Landgericht Oldenburg
Beschl. v. 25.09.1991, Az.: 6 T 495/91

Einstellung eines Konkursverfahrens mangels Masse; Rechtsschutz gegen einen konkursgerichtlichen Beschluss zur Durchführung eines Nachverteilungsverfahrens hinsichtl. der Massekosten

Bibliographie

Gericht
LG Oldenburg
Datum
25.09.1991
Aktenzeichen
6 T 495/91
Entscheidungsform
Beschluss
Referenz
WKRS 1991, 21124
Entscheidungsname
[keine Angabe]
ECLI
ECLI:DE:LGOLDBG:1991:0925.6T495.91.0A

Verfahrensgang

vorgehend
AG Cloppenburg - 02.05.1991 - AZ: N 76/82

Fundstelle

  • ZIP 1992, 200-201 (Volltext mit red.
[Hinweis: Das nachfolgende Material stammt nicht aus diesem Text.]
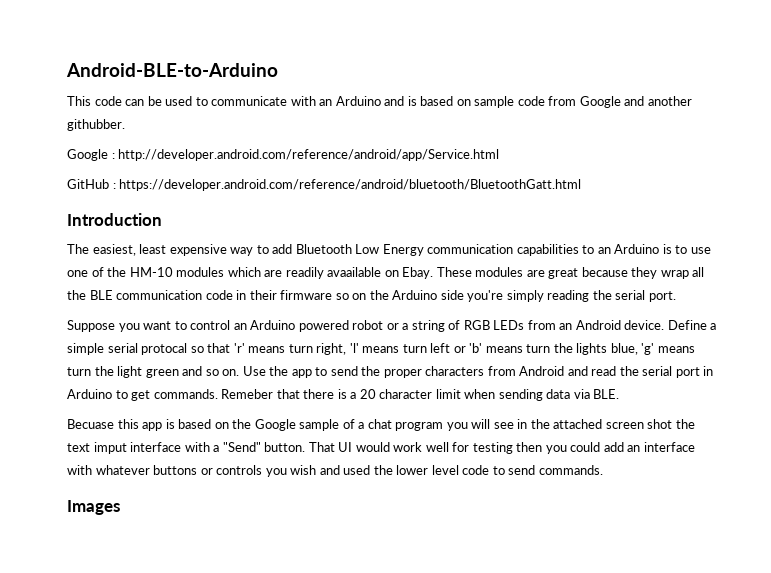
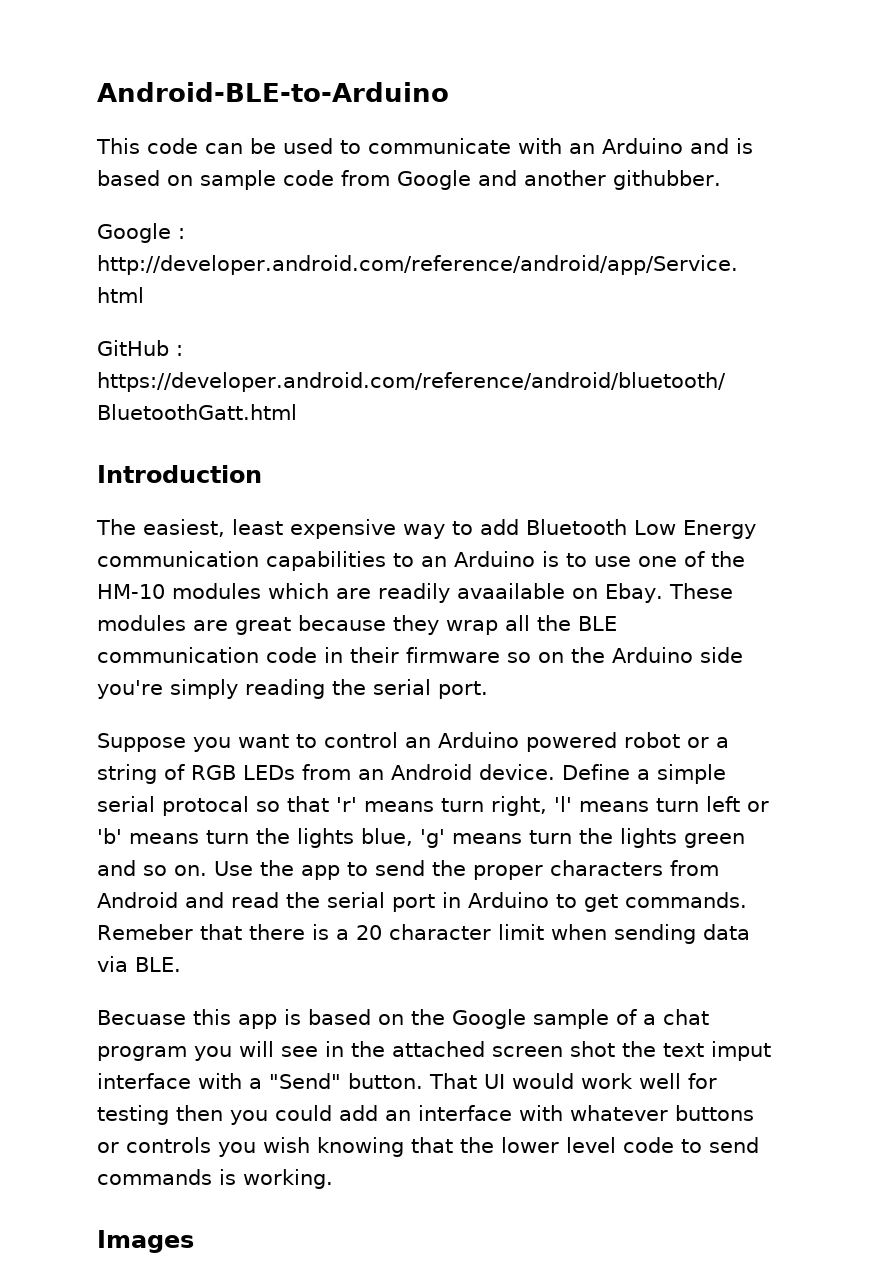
[117,366,143,378] light -> [620,828,677,848] lights
[319,465,371,475] and used -> [317,1137,453,1157] knowing that
[538,465,603,475] commands. -> [97,1169,333,1189] commands is working.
LS)

Verfahrensgegenstand

Früheres Konkursverfahren

...
hat die 6. Zivilkammer des Landgerichts Oldenburg
durch
die unterzeichnenden Richter
beschlossen:

Tenor:

Die sofortige Beschwerde des Gemeinschuldners gegen den Beschluß des Amtsgerichts Cloppenburg vom 2.5.1991 - N 76/82 - wird auf seine Kosten zurückgewiesen.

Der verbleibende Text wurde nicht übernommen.